= GOALS =
1 – Name every person who appears by name in the email thread.
2 – In the email thread, what is the only stack said to be currently potentially generating jumbograms?
+++ PAGE
On Fri, Mar 4, 2022 at 7:48 AM Alexander H Duyck
<alexander.duyck@...il.com> wrote:
>
> On Thu, 2022-03-03 at 21:33 -0700, David Ahern wrote:
> > On 3/3/22 11:16 AM, Eric Dumazet wrote:
> > > From: Coco Li <lixiaoyan@...gle.com>
> > >
> > > Instead of simply forcing a 0 payload_len in IPv6 header,
> > > implement RFC 2675 and insert a custom extension header.
> > >
> > > Note that only TCP stack is currently potentially generating
> > > jumbograms, and that this extension header is purely local,
> > > it wont be sent on a physical link.
> > >
> > > This is needed so that packet capture (tcpdump and friends)
> > > can properly dissect these large packets.
> > >
> >
> >
> > I am fairly certain I know how you are going to respond, but I will ask
> > this anyways :-) :
> >
> > The networking stack as it stands today does not care that skb->len >
> > 64kB and nothing stops a driver from setting max gso size to be > 64kB.
> > Sure, packet socket apps (tcpdump) get confused but if the h/w supports
> > the larger packet size it just works.
> >
> > The jumbogram header is getting adding at the L3/IPv6 layer and then
> > removed by the drivers before pushing to hardware. So, the only benefit
> > of the push and pop of the jumbogram header is for packet sockets and
> > tc/ebpf programs - assuming those programs understand the header
> > (tcpdump (libpcap?) yes, random packet socket program maybe not). Yes,
> > it is a standard header so apps have a chance to understand the larger
> > packet size, but what is the likelihood that random apps or even ebpf
> > programs will understand it?
> >
> > Alternative solutions to the packet socket (ebpf programs have access to
> > skb->len) problem would allow IPv4 to join the Big TCP party. I am
> > wondering how feasible an alternative solution is to get large packet
> > sizes across the board with less overhead and changes.
++++++
+++ DATA ROWS
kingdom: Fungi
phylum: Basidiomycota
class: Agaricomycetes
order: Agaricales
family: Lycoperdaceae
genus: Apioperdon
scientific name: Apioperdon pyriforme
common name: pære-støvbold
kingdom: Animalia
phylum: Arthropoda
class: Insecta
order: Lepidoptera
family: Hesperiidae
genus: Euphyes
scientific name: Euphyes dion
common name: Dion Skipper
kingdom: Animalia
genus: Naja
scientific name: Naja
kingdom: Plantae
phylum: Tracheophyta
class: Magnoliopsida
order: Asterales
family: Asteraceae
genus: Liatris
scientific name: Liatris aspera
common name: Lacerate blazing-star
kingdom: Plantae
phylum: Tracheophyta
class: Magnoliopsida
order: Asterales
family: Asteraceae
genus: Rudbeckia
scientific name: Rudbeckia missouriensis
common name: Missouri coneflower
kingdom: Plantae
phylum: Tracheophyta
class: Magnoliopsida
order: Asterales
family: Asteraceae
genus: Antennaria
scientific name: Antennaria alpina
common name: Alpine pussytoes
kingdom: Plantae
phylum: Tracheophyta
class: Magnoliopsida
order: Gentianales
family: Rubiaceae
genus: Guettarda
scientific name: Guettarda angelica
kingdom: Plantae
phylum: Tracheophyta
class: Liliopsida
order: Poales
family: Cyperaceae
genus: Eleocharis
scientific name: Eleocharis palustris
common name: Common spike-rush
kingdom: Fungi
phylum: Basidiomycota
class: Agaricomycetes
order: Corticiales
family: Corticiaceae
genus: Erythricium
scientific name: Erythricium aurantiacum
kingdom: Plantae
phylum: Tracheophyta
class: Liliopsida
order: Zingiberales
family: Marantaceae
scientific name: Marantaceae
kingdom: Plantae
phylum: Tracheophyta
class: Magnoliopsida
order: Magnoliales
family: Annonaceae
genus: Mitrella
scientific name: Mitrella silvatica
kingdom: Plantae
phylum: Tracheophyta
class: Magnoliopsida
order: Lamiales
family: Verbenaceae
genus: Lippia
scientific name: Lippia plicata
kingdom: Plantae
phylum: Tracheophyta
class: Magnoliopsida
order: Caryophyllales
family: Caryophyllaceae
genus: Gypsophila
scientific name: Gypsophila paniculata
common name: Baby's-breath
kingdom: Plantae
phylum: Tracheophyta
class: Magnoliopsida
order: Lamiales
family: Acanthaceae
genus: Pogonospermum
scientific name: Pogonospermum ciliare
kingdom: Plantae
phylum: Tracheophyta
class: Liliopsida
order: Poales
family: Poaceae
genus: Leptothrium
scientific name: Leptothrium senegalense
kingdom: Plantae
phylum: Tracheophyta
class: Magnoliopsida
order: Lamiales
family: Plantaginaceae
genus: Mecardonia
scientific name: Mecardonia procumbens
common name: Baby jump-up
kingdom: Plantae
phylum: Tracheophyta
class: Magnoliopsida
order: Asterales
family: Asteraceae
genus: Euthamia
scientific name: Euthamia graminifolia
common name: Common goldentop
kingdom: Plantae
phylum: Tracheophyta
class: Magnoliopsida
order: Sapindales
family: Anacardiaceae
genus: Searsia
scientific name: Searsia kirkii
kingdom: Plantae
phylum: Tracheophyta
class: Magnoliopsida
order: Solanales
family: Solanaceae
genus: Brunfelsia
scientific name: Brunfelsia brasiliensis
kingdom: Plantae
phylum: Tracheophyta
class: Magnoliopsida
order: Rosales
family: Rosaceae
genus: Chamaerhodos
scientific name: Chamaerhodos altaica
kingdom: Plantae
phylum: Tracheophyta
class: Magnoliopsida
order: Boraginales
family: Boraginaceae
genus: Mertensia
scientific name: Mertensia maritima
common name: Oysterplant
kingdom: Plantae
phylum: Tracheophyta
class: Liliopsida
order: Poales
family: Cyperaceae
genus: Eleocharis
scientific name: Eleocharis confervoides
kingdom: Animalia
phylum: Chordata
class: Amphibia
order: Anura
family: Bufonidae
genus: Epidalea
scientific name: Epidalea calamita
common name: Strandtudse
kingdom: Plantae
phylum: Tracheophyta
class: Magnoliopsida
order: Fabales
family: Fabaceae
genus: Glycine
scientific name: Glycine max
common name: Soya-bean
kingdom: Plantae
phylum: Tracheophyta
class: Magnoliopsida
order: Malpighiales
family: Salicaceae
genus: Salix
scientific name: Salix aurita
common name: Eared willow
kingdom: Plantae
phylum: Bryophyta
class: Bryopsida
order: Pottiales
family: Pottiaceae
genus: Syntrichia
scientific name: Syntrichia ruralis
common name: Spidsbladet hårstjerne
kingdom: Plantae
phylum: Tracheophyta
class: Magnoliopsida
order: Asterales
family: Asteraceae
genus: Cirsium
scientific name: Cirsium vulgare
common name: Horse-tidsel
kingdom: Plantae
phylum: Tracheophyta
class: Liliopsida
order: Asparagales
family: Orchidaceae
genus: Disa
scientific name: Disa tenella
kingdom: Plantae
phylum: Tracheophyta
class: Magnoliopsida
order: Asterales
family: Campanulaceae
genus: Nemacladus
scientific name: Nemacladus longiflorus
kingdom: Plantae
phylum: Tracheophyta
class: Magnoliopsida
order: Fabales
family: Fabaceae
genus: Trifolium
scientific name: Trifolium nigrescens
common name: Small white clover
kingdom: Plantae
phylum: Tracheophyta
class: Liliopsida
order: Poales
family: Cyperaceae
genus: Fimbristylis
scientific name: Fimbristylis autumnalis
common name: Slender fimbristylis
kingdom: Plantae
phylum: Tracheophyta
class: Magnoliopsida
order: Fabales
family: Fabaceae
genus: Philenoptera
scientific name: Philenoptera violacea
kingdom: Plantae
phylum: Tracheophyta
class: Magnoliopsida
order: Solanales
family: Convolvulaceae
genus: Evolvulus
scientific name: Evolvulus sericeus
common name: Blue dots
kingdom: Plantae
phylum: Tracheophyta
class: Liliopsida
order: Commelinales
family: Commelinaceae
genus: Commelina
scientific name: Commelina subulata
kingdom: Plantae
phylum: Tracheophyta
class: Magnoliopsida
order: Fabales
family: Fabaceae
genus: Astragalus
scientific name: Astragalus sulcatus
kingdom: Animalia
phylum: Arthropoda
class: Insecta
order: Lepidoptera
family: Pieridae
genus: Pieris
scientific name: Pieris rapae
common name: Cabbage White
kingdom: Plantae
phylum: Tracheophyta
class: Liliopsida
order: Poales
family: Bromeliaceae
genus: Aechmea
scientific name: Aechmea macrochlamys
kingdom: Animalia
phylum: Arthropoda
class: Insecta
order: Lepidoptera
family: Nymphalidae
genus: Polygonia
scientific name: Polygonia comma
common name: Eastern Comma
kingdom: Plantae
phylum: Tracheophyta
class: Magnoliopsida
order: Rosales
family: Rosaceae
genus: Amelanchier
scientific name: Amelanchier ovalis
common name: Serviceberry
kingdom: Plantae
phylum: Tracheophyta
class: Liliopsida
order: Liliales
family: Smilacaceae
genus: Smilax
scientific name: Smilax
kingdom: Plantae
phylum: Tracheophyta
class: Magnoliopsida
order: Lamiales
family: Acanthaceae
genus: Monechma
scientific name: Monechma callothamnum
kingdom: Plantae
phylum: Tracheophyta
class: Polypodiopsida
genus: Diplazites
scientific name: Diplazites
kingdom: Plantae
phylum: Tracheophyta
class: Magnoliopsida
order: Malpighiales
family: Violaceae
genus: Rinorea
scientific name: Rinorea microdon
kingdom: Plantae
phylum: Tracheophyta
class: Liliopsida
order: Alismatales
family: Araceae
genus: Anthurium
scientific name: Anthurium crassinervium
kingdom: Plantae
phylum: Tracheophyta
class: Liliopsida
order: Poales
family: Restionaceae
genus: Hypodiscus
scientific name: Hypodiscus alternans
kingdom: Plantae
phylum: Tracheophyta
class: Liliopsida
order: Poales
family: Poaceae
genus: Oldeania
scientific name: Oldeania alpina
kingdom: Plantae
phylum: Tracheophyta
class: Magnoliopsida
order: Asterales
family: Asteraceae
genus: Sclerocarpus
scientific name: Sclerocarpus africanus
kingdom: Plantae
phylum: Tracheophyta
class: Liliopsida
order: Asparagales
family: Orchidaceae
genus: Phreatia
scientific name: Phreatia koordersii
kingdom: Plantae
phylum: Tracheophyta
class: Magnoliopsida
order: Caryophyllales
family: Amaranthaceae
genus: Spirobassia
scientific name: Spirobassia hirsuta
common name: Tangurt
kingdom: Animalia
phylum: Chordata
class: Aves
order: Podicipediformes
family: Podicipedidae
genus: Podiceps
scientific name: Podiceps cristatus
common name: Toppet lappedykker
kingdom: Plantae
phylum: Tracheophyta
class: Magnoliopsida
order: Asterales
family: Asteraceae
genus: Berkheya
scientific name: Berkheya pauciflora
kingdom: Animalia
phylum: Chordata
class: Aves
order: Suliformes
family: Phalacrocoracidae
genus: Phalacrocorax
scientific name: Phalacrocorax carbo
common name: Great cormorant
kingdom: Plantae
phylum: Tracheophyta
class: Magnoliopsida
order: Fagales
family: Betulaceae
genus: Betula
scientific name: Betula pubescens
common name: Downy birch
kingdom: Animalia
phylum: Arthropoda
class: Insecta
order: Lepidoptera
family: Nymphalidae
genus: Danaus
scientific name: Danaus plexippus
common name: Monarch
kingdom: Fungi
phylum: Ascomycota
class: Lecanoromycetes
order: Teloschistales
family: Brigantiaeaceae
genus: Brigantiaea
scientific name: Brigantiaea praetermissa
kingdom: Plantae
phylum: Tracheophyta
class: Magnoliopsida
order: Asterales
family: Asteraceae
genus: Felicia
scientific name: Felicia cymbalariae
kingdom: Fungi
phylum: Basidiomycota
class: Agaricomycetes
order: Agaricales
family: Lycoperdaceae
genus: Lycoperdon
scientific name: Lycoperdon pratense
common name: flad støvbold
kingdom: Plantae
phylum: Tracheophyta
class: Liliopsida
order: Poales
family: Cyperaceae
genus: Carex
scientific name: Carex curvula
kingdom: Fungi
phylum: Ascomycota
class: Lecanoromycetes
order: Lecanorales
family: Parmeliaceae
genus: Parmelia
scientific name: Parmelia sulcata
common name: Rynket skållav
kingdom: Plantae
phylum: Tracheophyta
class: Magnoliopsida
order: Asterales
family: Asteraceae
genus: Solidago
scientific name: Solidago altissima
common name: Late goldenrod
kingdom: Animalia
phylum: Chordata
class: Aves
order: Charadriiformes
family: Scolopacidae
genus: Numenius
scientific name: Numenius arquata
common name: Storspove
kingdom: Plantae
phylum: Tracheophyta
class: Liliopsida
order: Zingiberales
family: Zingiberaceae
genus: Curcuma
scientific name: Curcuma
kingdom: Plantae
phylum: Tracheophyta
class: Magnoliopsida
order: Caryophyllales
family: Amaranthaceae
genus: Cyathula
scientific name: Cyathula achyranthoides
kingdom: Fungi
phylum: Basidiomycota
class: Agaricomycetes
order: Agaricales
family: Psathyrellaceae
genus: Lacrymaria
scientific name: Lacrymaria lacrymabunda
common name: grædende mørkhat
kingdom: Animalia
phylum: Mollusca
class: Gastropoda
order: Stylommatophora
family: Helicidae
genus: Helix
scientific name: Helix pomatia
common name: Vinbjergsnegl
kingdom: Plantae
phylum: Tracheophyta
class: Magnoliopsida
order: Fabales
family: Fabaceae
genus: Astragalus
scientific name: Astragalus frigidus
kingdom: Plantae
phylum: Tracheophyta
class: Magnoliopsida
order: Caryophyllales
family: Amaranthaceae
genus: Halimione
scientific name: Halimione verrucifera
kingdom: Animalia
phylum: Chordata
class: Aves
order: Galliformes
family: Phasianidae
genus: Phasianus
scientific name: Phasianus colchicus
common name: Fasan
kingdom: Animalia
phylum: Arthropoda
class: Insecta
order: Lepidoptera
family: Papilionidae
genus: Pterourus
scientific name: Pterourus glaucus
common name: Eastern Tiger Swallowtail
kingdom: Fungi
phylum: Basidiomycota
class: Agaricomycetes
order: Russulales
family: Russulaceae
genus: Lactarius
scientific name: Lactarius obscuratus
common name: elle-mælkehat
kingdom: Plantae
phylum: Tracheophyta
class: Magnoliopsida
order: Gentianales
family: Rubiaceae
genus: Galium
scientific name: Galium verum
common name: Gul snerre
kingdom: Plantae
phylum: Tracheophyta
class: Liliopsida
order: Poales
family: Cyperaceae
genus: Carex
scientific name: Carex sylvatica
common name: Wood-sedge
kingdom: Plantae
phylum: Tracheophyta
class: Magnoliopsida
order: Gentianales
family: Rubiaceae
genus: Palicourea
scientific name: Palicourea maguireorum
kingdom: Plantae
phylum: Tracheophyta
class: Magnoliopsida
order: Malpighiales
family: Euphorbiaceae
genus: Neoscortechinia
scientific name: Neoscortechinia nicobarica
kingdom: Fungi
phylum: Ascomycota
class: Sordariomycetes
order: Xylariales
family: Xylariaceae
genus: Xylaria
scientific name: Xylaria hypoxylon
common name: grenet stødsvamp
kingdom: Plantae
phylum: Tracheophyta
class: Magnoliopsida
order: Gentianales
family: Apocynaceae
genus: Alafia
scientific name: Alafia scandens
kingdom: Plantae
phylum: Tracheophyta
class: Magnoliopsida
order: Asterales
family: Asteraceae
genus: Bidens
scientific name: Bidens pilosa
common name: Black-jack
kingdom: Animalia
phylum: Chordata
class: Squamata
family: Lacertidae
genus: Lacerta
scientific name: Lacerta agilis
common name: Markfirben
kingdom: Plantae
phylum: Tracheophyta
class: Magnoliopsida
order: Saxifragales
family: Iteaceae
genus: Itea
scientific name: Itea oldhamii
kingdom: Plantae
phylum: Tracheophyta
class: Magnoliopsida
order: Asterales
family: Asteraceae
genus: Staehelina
++++++
= ANSWERS TO THE EXERCISES =
1 – Alexander H Duyck, David Ahern, Eric Dumazet, Coco Li

2 – The TCP stack.